Unfortunately, major surgery meant that Jennifer couldn’t move like she was used to for a long time.
“I’ll never forget that first walk after my surgery,” she grinned. “It was about a week post-op, and I just had to get outside. I just had to move a little bit. So my husband held my hand, and we walked in slow motion, I mean really slow motion, from one end of the cul de sac to the other. I was barely shuffling, but what it did for my psyche was incredible. Every day, I craved that short little shuffle.”

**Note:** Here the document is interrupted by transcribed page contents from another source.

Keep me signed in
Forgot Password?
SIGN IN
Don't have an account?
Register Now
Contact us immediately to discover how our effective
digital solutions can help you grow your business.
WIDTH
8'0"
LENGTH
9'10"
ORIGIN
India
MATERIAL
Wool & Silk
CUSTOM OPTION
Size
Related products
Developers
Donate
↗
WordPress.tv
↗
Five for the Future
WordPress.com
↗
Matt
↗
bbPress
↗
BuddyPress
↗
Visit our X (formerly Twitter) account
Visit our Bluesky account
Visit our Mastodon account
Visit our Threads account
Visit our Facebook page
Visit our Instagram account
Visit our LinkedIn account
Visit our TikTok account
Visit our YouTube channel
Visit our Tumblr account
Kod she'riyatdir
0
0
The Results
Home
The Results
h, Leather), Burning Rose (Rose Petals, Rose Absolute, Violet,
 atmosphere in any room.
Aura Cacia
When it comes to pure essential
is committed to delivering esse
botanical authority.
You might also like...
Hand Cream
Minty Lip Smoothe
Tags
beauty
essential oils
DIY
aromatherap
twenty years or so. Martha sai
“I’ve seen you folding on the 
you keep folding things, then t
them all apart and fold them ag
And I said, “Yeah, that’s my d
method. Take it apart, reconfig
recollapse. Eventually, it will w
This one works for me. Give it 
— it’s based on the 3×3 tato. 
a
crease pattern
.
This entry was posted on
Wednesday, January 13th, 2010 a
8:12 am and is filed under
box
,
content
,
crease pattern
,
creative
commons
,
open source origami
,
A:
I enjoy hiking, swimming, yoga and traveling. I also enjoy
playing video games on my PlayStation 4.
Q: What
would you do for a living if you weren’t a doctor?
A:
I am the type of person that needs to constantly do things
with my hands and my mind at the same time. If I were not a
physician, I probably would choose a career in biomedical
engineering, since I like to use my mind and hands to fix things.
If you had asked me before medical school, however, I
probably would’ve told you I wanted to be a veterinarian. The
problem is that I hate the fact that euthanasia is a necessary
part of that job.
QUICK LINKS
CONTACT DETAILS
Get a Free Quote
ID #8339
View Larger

From that first shuffle, Jennifer didn’t stop moving. “About four weeks after the surgery, I was feeling really good, so I decided to take a spin class because I needed to move. I needed to be around people, and I needed to sweat. Of course, I posted about it, and my oncologist saw it. She called me and scolded me, but it helped me get back to myself.”
Having cancer and major surgery really brought home to Jennifer how much she had changed since that first run in college. “It really made me understand not only the physical changes but the emotional changes that I went through. I always tell people in my classes that it starts with internal change. It starts with acceptance of where you are. Then there is the drive to fight for something more for yourself, something better for yourself. The physical changes are just perks.”
She paused for a minute. “Exercise is like life insurance for me, especially after breast cancer. It prepared me for what was ahead. No one likes paying for a life insurance policy that they’re never going to see, but they do it for the ‘what ifs.’ Exercise for the ‘what ifs.’ It gives your body a chance to fight harder than it would otherwise.”